Le Président de Naples De Laurentiis Ouvert à Conte comme Sélectionneur de l'Italie, Critique la Fédération
Aurelio De Laurentiis, le président de Naples, a déclaré qu'il ne s'opposerait pas à l'arrivée d'Antonio Conte en tant que sélectionneur de l'équipe nationale italienne si l'ancien entraîneur de Tottenham et de l'Inter Milan était intéressé. Les commentaires ont été faits lors d'une interview avec CalcioNapoli24.it alors que De Laurentiis était à Los Angeles pour la première américaine d'un documentaire sur le titre de Naples.
« Si Antonio me le demandait, je dirais oui, je lui donnerais le feu vert », a déclaré De Laurentiis, selon le site. Il a ajouté que Conte, qui est sans club depuis son départ de Tottenham en mars, est « très intelligent » et a suggéré que l'entraîneur attendrait probablement un projet sérieux et organisé avant de s'engager. « Jusqu'à présent, il n'y a pas eu d'interlocuteur sérieux », a noté De Laurentiis, impliquant que l'état actuel de la Fédération Italienne de Football (FIGC) n'est pas encore assez organisé pour un tel poste.
De Laurentiis, une figure éloquente et souvent controversée, a utilisé cette tribune pour lancer une critique plus large de la fédération italienne de football.
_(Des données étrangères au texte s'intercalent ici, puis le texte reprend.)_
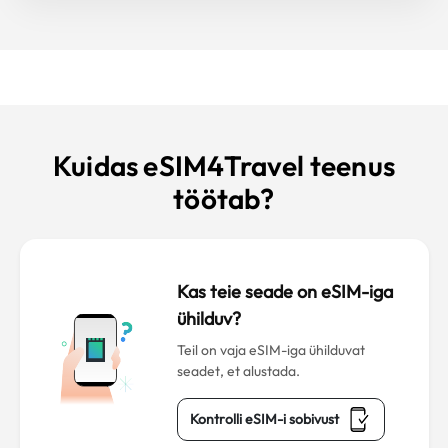
Kuidas eSIM4Travel teenus
töötab?
Kas teie seade on eSIM-iga
ühilduv?
Teil on vaja eSIM-iga ühilduvat
seadet, et alustada.
Kontrolli eSIM-i sobivust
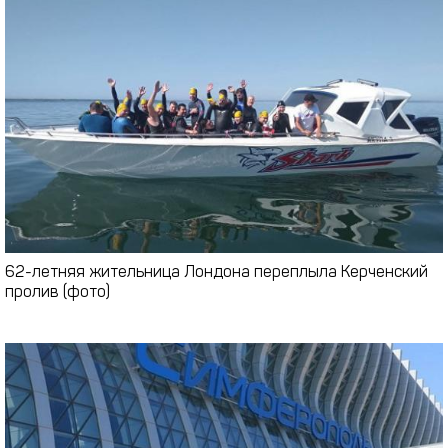
62-летняя жительница Лондона переплыла Керченский
пролив (фото)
Il a soutenu que la Serie A, qui selon lui finance la fédération à hauteur de 130 millions d'euros par an, est sous-représentée dans la structure de pouvoir de la FIGC. « Le football italien est considéré comme une Cendrillon », a-t-il déclaré, faisant référence aux 18 % de pouvoir de vote que détient la Serie A au sein de la fédération, par rapport à la majorité détenue par les associations amateurs et de joueurs. « Sans la Serie A, la fédération n'existerait pas », a-t-il ajouté, suggérant que la ligue pourrait se séparer et former sa propre ligue et fédération autonomes si le déséquilibre n'est pas résolu.
Il a également commenté le récent match nul 2-2 contre l'AC Milan, où son équipe a décroché la deuxième place en Serie A. Il a salué la performance de l'équipe, en particulier en l'absence de l'attaquant vedette Victor Osimhen, en disant : « Nous étions extrêmement galvanisés… il était également utile de montrer que les autres sont extraordinairement engagés dans la cause et peuvent obtenir des résultats. »
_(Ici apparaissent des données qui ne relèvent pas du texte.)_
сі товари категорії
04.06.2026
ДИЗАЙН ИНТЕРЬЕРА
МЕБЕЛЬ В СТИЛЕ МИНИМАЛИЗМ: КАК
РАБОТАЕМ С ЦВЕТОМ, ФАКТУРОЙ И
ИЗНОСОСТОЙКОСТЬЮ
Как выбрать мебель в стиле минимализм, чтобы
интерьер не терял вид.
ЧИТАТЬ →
Concernant l'avenir de la FIGC, De Laurentiis a apporté son soutien à l'idée que Giovanni Malagò, président du Comité National Olympique Italien (CONI), prenne un rôle de premier plan dans une fédération réformée. « C'est la personne idéale pour être commissaire d'abord, puis président d'une nouvelle fédération », a déclaré De Laurentiis, mais seulement après des changements importants dans la structure actuelle.